═══ TEXT PASSAGE

[Intel-gfx] [PATCH 1/2] drm/i915: Add code to accept valid locked WOPCM register values

Michał Winiarski michal.winiarski at intel.com
Fri Mar 23 14:01:37 UTC 2018


On Thu, Mar 22, 2018 at 02:27:59PM -0700, Yaodong Li wrote:
> On 03/22/2018 01:38 PM, Michał Winiarski wrote:
> > On Tue, Mar 20, 2018 at 04:18:46PM -0700, Jackie Li wrote:
> > > In current code, we only compare the locked WOPCM register values with the
> > > calculated values. However, we can continue loading GuC/HuC firmware if the
> > > locked (or partially locked) values were valid for current GuC/HuC firmware
> > > sizes.
> > > 
> > > This patch added a new code path to verify whether the locked register
> > > values can be used for GuC/HuC firmware loading, it will recalculate the
> > > verify the new values if these registers were partially locked, so that we
> > > won't fail the GuC/HuC firmware loading even if the locked register values
> > > are different from the calculated ones.

══════

__ACTIVITY A__: Rewrite the stored data from its start through the line containing "coordinates (307, 333).", replacing "blank" with "empty" and leaving everything else unchanged. Leave out the pictures.

═══ RECORD EXCERPTS

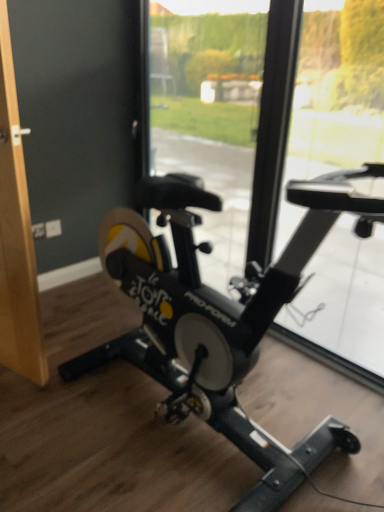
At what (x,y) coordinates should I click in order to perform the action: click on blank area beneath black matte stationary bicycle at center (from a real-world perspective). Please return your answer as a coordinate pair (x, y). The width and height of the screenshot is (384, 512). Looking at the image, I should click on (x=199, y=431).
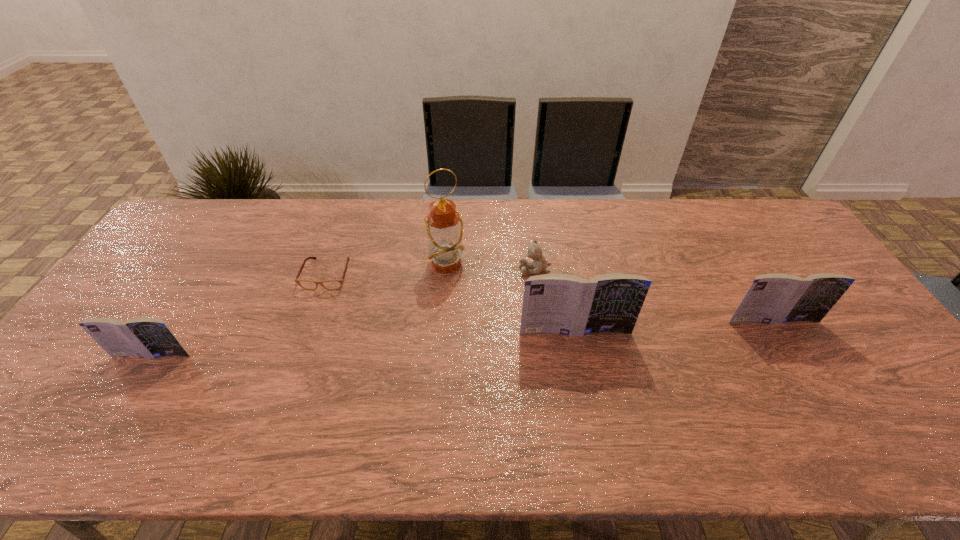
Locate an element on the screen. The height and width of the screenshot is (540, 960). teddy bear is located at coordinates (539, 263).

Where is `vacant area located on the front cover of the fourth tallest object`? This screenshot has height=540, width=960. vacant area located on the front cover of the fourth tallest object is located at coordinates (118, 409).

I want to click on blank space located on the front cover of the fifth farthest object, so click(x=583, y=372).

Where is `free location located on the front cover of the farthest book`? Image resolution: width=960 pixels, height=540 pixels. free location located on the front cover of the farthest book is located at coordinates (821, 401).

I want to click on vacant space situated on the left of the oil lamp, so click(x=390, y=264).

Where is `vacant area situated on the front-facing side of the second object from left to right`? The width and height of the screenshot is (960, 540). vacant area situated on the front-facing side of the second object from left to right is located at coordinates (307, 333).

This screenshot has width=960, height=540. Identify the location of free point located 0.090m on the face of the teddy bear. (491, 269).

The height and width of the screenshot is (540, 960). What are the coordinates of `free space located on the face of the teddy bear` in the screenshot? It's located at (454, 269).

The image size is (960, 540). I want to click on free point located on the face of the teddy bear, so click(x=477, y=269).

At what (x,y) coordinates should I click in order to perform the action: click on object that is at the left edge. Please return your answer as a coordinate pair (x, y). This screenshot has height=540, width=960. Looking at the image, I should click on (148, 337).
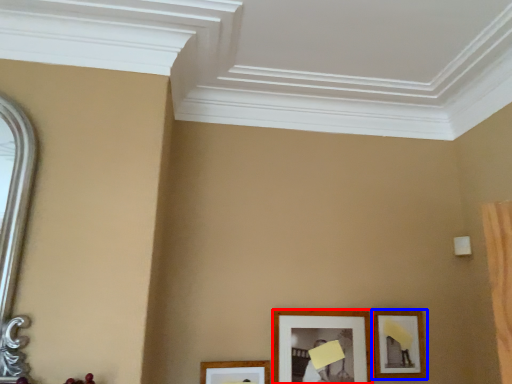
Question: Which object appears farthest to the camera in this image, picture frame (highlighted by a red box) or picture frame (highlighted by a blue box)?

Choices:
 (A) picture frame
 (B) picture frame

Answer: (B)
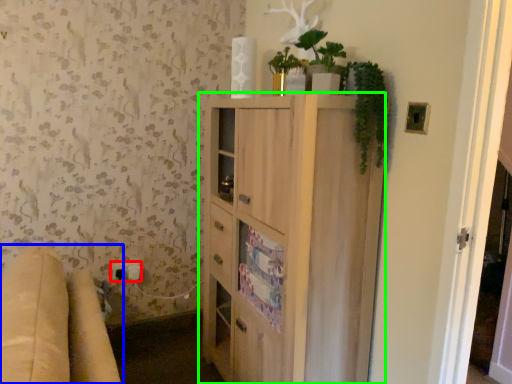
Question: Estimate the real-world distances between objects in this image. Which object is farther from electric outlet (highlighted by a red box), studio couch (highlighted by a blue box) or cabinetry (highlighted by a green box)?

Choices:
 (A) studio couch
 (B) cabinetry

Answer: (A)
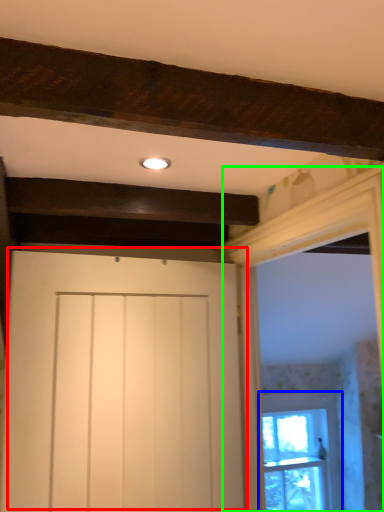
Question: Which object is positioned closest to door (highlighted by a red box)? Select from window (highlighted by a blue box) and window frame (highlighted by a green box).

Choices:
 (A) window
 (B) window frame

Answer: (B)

══════

__ACTIVITY B__: Copy the part of the patch discussion starting at "On Thu, Mar" and ending at "the calculated ones.", word for word.

__WRITTEN SOLUTION A__:
At what (x,y) coordinates should I click in order to perform the action: click on empty area beneath black matte stationary bicycle at center (from a real-world perspective). Please return your answer as a coordinate pair (x, y). The width and height of the screenshot is (384, 512). Looking at the image, I should click on (x=199, y=431).
Locate an element on the screen. The height and width of the screenshot is (540, 960). teddy bear is located at coordinates (539, 263).

Where is `vacant area located on the front cover of the fourth tallest object`? This screenshot has height=540, width=960. vacant area located on the front cover of the fourth tallest object is located at coordinates (118, 409).

I want to click on empty space located on the front cover of the fifth farthest object, so click(x=583, y=372).

Where is `free location located on the front cover of the farthest book`? Image resolution: width=960 pixels, height=540 pixels. free location located on the front cover of the farthest book is located at coordinates (821, 401).

I want to click on vacant space situated on the left of the oil lamp, so click(x=390, y=264).

Where is `vacant area situated on the front-facing side of the second object from left to right`? The width and height of the screenshot is (960, 540). vacant area situated on the front-facing side of the second object from left to right is located at coordinates (307, 333).

__WRITTEN SOLUTION B__:
On Thu, Mar 22, 2018 at 02:27:59PM -0700, Yaodong Li wrote:
> On 03/22/2018 01:38 PM, Michał Winiarski wrote:
> > On Tue, Mar 20, 2018 at 04:18:46PM -0700, Jackie Li wrote:
> > > In current code, we only compare the locked WOPCM register values with the
> > > calculated values. However, we can continue loading GuC/HuC firmware if the
> > > locked (or partially locked) values were valid for current GuC/HuC firmware
> > > sizes.
> > > 
> > > This patch added a new code path to verify whether the locked register
> > > values can be used for GuC/HuC firmware loading, it will recalculate the
> > > verify the new values if these registers were partially locked, so that we
> > > won't fail the GuC/HuC firmware loading even if the locked register values
> > > are different from the calculated ones.